A pesar de este pánico chino, la opinión pública australiana no es negativa hacia esta potencia. Según una encuesta del Lowy Institute de 2018, un 82 % de los australianos veían más a China como un “socio económico” que como una “amenaza militar” —este país es el mayor socio comercial de Australia, con intercambios por valor de 192.100 millones de dólares—. El 81%, además, pensaba que Australia podía mantener buenas relaciones a la vez con Pekín y con Washington, el tradicional aliado del país.

Parece que la política australiana va en esta dirección: después de que Turnbull fuera sustituido como primer ministro por otro miembro de su partido, Scott Morrison, la retórica dura hacia China se ha rebajado. El Gobierno australiano actual ha intentado mantener cierto equilibrio entre Pekín y Washington, apoyando a Estados Unidos en su presencia en la región pero evitando fricciones con el gigante asiático. Morrison tampoco ha querido tomar partido en la actual guerra comercial entre Pekín y Washington —no es seguro qué tipo de acuerdo podría ser una oportunidad para Canberra y cuál le perjudicaría—. Parece que los dos principales contendientes en las próximas elecciones australianas del 18 de mayo no se desviarán de esta retórica de bajo tono hacia China.
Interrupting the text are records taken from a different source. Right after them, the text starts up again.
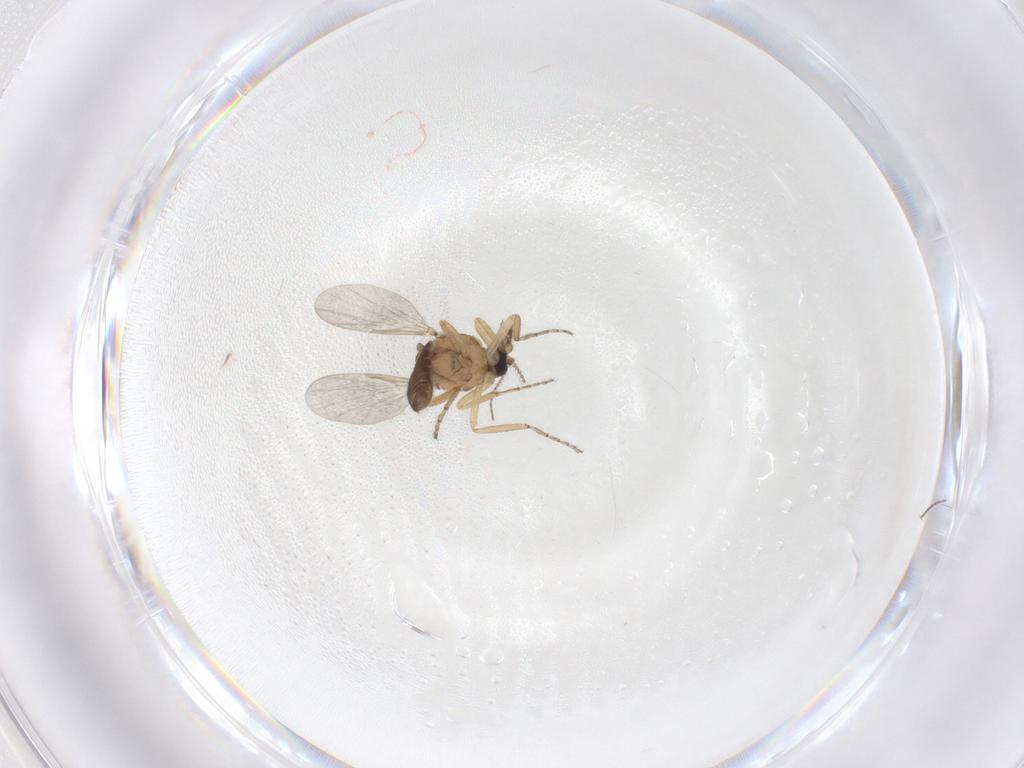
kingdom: Animalia
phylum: Arthropoda
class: Insecta
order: Diptera
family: Ceratopogonidae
El debate sobre cuánto abrir el país ante la influencia china y cómo lidiar con ella —sin poner en riesgo los propios valores y libertades, o generar reacciones contra la diáspora proveniente de este país— aún sigue en marcha en Australia, pero tiene un eco que deberán afrontar otras sociedades occidentales cuando la presencia china en su territorio se haga mayor.

También hay desafíos geopolíticos y demográficos asociados a estos cambios, que no tardaremos en debatir en Europa. El intelectual australiano George Megalogenis, por ejemplo, planteó en un interesante ensayo si su país debería abrazar una identidad “euroasiática”, que represente los  porcentajes de comunidades chinas e indias nacidas fuera de Australia y localizadas especialmente en ciudades como Sídney y Melbourne, donde son el 8% de la población —a nivel nacional, en cambio, los chinos representan un 2,3% y los indios un 2,1%—. Si no se seguía este camino, alertaba Megalogenis, se corría el riesgo de dividir el país en una mitad anglosajona y envejecida, y una euroasiática y joven. Para evitarlo, Australia debería buscar nuevos lazos tanto con China como con India para construir una nueva identidad, sin renunciar a los valores democráticos y plurales, pero en la que estas nuevas oleadas de inmigrantes asiáticos se vieran reconocidas, creando así una “identidad australiana” más allá de lo puramente anglosajón.

Estas conexiones con otros países asiáticos podrían rebajar, en parte, la histórica alianza entre Estados Unidos y Australia. Canberra ha apoyado la presencia de Washington en la región indo-pacífica, ha mantenido su estrecha vinculación con sus servicios de inteligencia y ha rechazado la participación de Huawei en su red de 5G, aliviando a EE UU en una de sus batallas tecnológicas más cruciales contra China. Pero Pekín, a la vez, es un socio comercial cada vez más importante para Australia —como también de otros muchos países occidentales—. La demografía, la economía y (en este caso) la geografía presionan contra la alianza histórica que tejió Estados Unidos con el resto de Occidente. El equilibrio entre potencias se hace inevitable. Las presiones para tomar partido, también.

No son asuntos que nos queden tan lejanos. Deberíamos estar atentos al caso australiano.